Global SST anomaly distribution chart as observed by NOAA at the onset of the boreal spring of 2012. There are many similarities with the 2011 situation, but also a couple of important differences. First, as in 2011, the boreal spring of 2012 starts with a La Niña SST distribution in the Pacific Ocean. The forecast transition to an El Niño by mid-spring or summer is already visibly underway. Another clear difference is formed by the temperature distribution in the Atlantic Ocean. There is a patched band of cold anomalies from Newfoundland towards the British Isles. But most of the western North Atlantic is too warm (representing a winter with less cold winds blowing off the North American continent). What could be of far greater significance though is a tropical ‘La Niña mirror’ in the mid-Atlantic, around West Africa. (When the forecast Pacific El Niño scenario sets in and Atlantic tradewinds pick up, this pattern will likely be reinforced.) The cold water anomaly now stretches around Morocco towards the Mediterranean and encompasses part of the Iberian Peninsula. And that creates a very comfortable alternative position for the Azores high, which was forced further to the north during the 2011 spring – and that could be what will determine the big difference between the two spring seasons - as suggested below.

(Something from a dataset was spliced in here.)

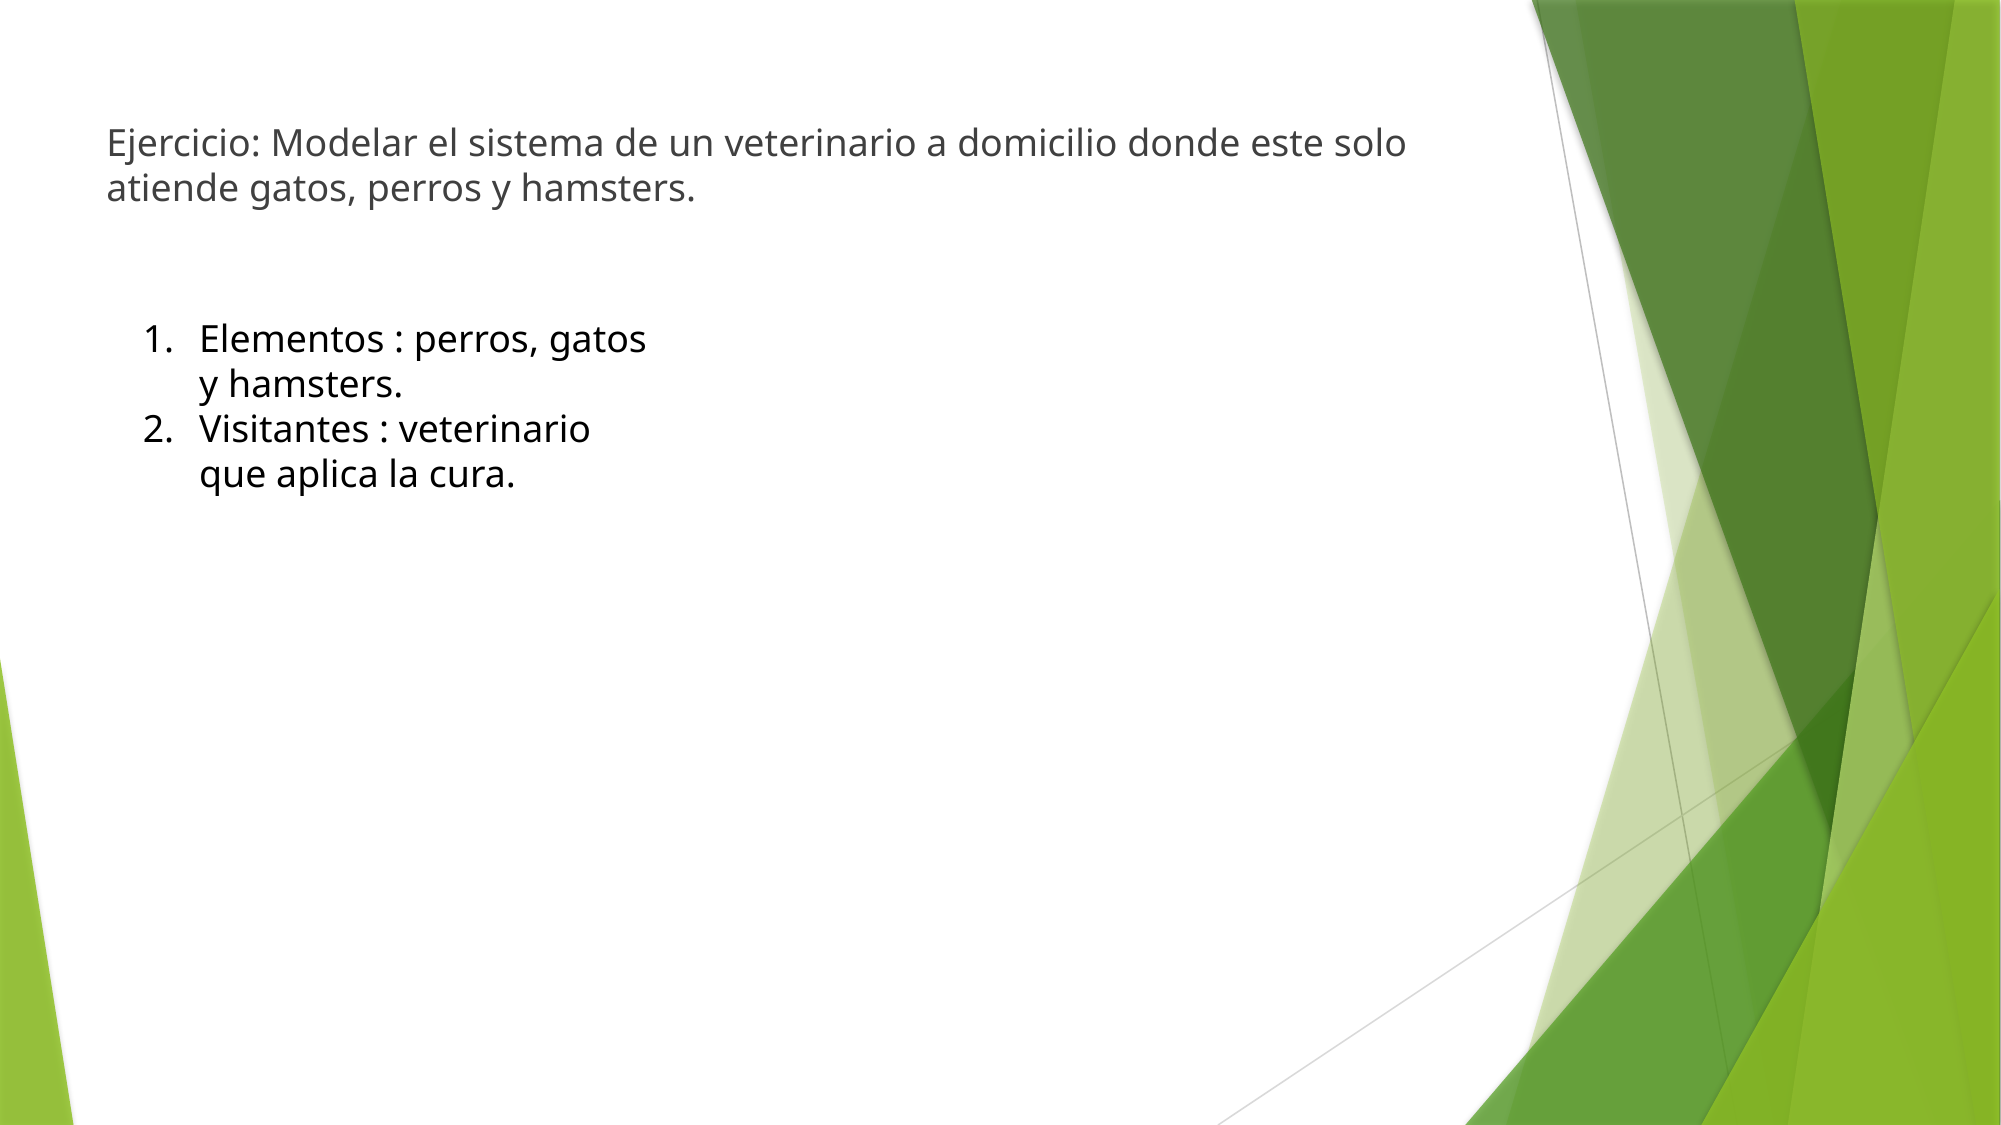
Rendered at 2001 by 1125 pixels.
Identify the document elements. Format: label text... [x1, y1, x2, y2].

text_box Elementos : perros, gatos y hamsters. Visitantes : veterinario que aplica la cura. [128, 308, 674, 548]
list Ejercicio: Modelar el sistema de un veterinario a domicilio donde este solo atiende gatos, perros y hamsters. [91, 110, 1502, 748]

Temperature and precipitation forecast
Of special interest is the seasonal forecast of the NCEP model. The temperature charts show a similar direction as the IRI image on the top of this story, but differentiate that for the three spring months. March would be close to average and in West Europe April and May could be up to one degree warmer than normal. So now you know why IRI ‘thinks’ the entire spring will be warm – two months have more weight than one. Unfortunate thing is only the March forecast shows high reliability, largely passing the NCEP model’s own skill test.

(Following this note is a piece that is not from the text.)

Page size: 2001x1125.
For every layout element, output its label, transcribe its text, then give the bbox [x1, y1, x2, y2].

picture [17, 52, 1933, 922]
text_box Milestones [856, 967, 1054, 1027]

So when it comes to temperature – based on model forecasts – we can only conclude the following:
- March is likely to have around average temperatures
- There is an inclination towards above average temperatures later on
The NCEP precipitation chart tells a more interesting story though. Again, the model only passes (and quite poorly) its own skill test for the month of March, so here especially April and May should be ignored.
What is remarkable though is the strong negative precipitation anomaly for parts of Portugal, Spain, southern France and northern Italy. This corresponds well with the current SST charts that would favour transition scenarios with strong presence of the Azores high over the Iberian Peninsula and the south of France.

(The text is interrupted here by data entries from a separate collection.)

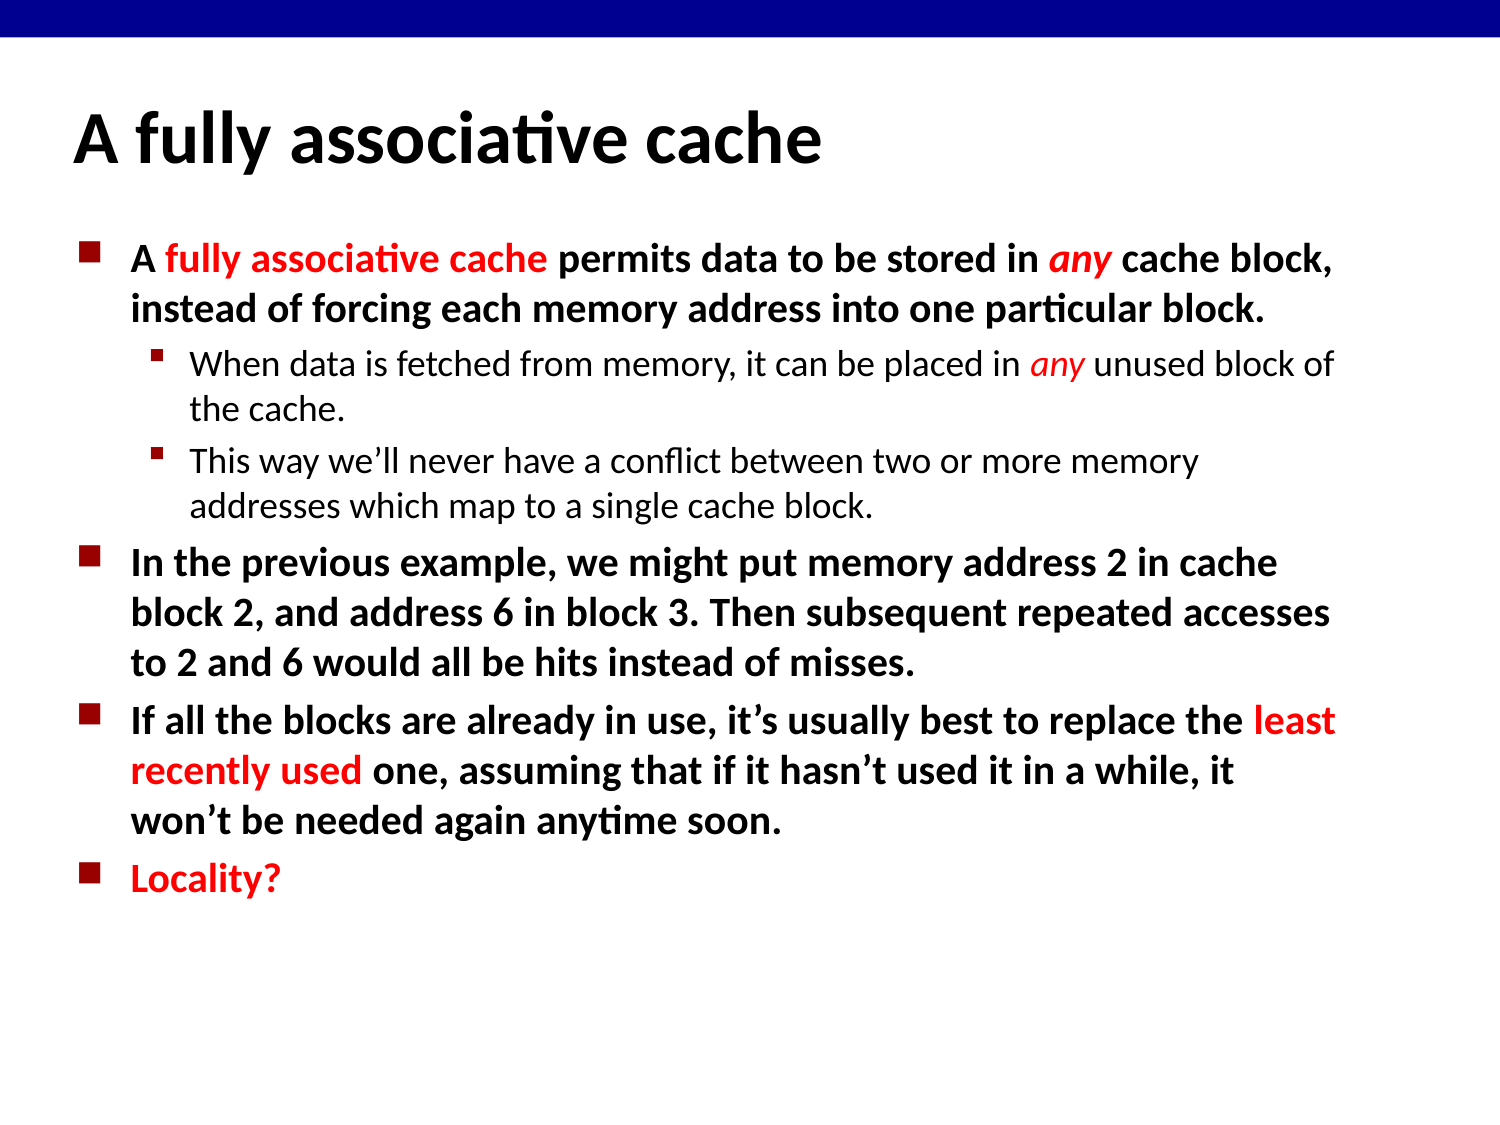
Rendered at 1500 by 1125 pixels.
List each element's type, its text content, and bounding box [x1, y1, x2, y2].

list A fully associative cache permits data to be stored in any cache block, instead of forcing each memory address into one particular block. When data is fetched from memory, it can be placed in any unused block of the cache. This way we’ll never have a conflict between two or more memory addresses which map to a single cache block. In the previous example, we might put memory address 2 in cache block 2, and address 6 in block 3. Then subsequent repeated accesses to 2 and 6 would all be hits instead of misses. If all the blocks are already in use, it’s usually best to replace the least recently used one, assuming that if it hasn’t used it in a while, it won’t be needed again anytime soon. Locality? [64, 223, 1361, 1040]
title A fully associative cache [58, 71, 1305, 197]
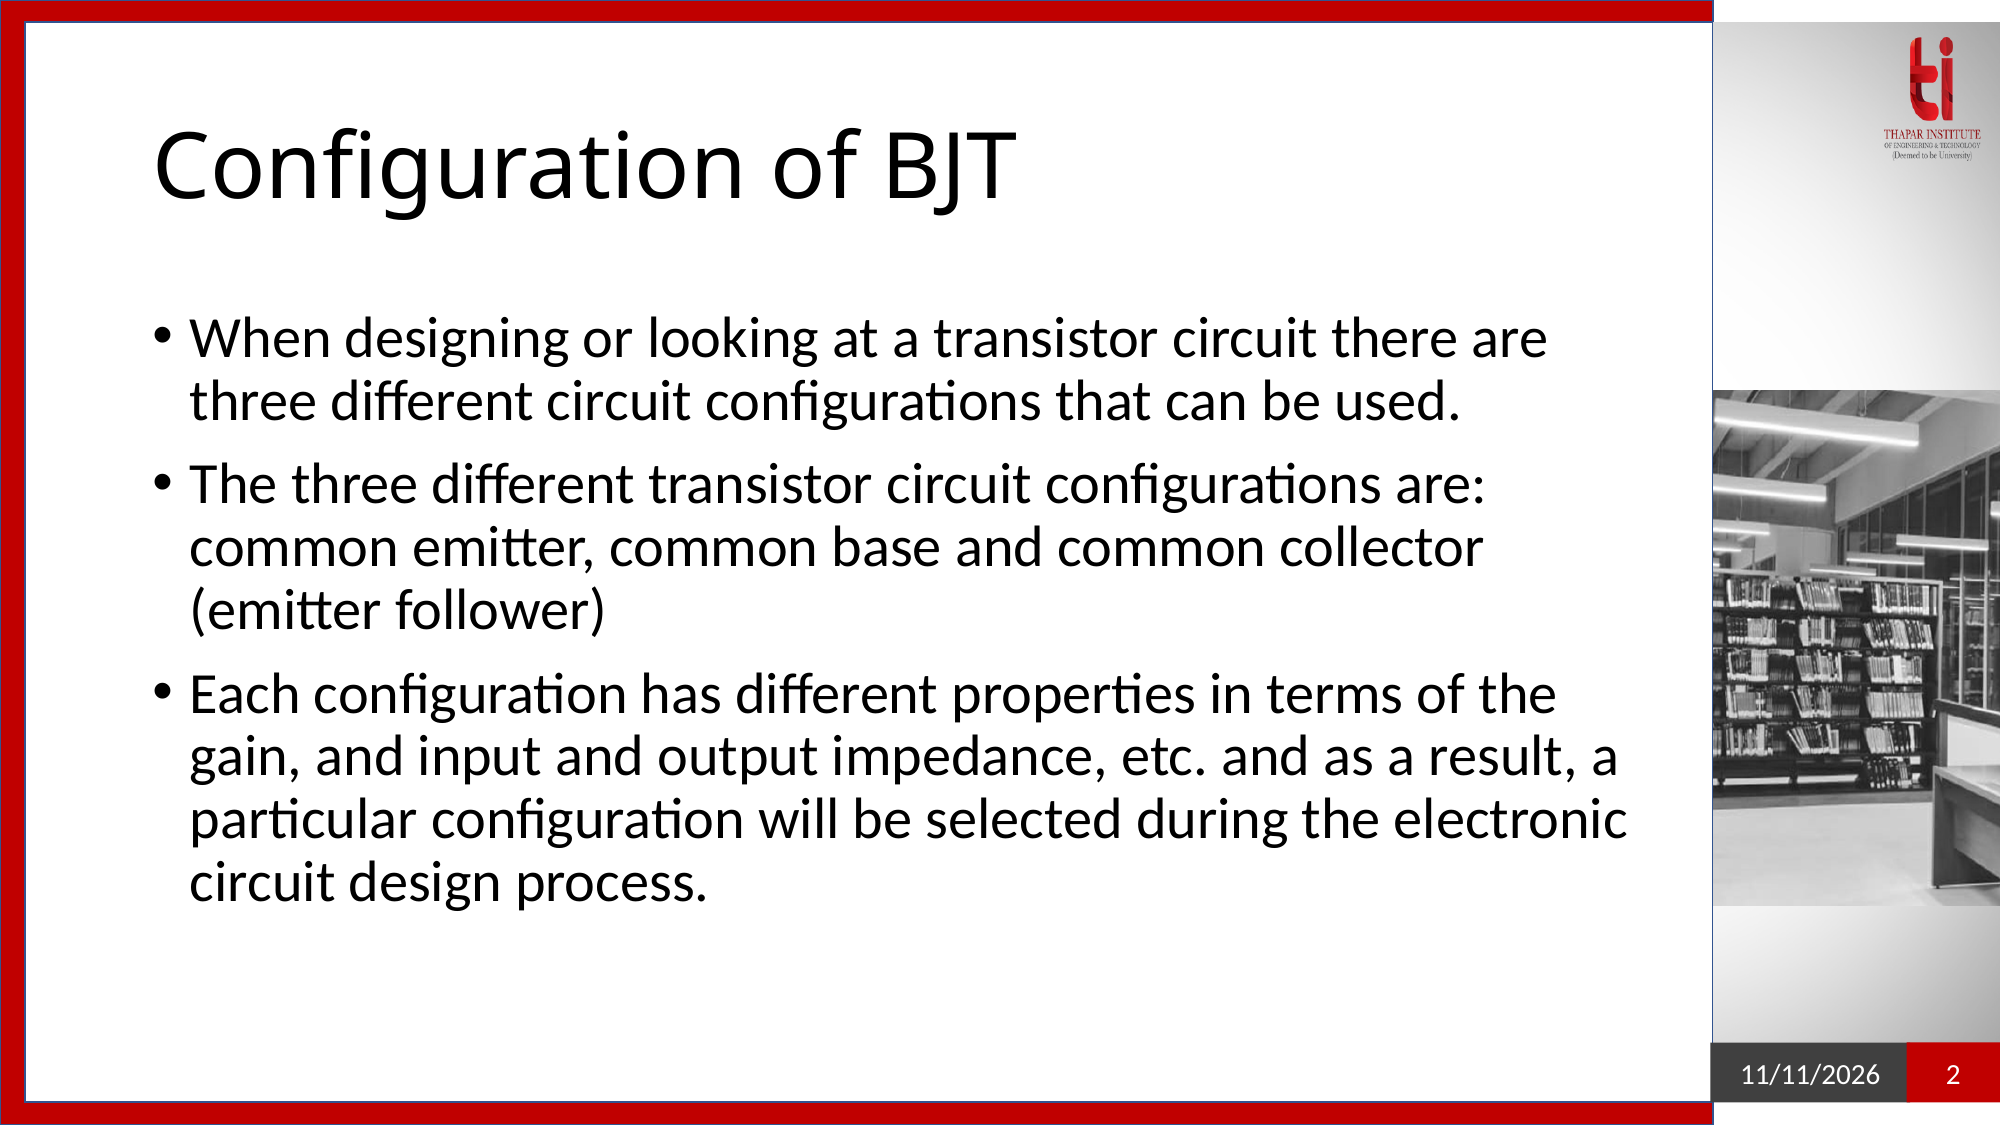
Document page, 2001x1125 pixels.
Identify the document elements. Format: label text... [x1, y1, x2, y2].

slide_number 2 [1906, 1042, 2000, 1103]
list When designing or looking at a transistor circuit there are three different circuit configurations that can be used. The three different transistor circuit configurations are: common emitter, common base and common collector (emitter follower) Each configuration has different properties in terms of the gain, and input and output impedance, etc. and as a result, a particular configuration will be selected during the electronic circuit design process. [137, 299, 1665, 1014]
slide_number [1710, 1042, 1906, 1103]
picture [1713, 22, 2000, 1042]
title Configuration of BJT [137, 59, 1863, 278]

If this scenario would happen there are strong precipitation consequences (for March only) for the whole of West Europe:
- Dry and sunny in Southwest Europe
- Mixed scenario for Northwest Europe: northflank of high pressure system would leave remaining Atlantic influence and cloud cover. High pressure ridges would bring dry, sometimes sunny weather, alternating with rainy days influenced by (weak) weather fronts of depressions to northwest and north. On average perhaps a bit drier than normal, depending on northward progression of Azores high.
European spring temperature forecast according to NOAA’s NCEP model. All this really says is March will be close to average. There is a clear trend towards relatively high temperatures later on in spring, but there the reliability of the model ends.
Thus far the biggest weather news: lots of sunshine for Spain, Portugal and South France. Perhaps also a tad drier for other regions in West Europe. But especially this precipitation forecast only has value for March.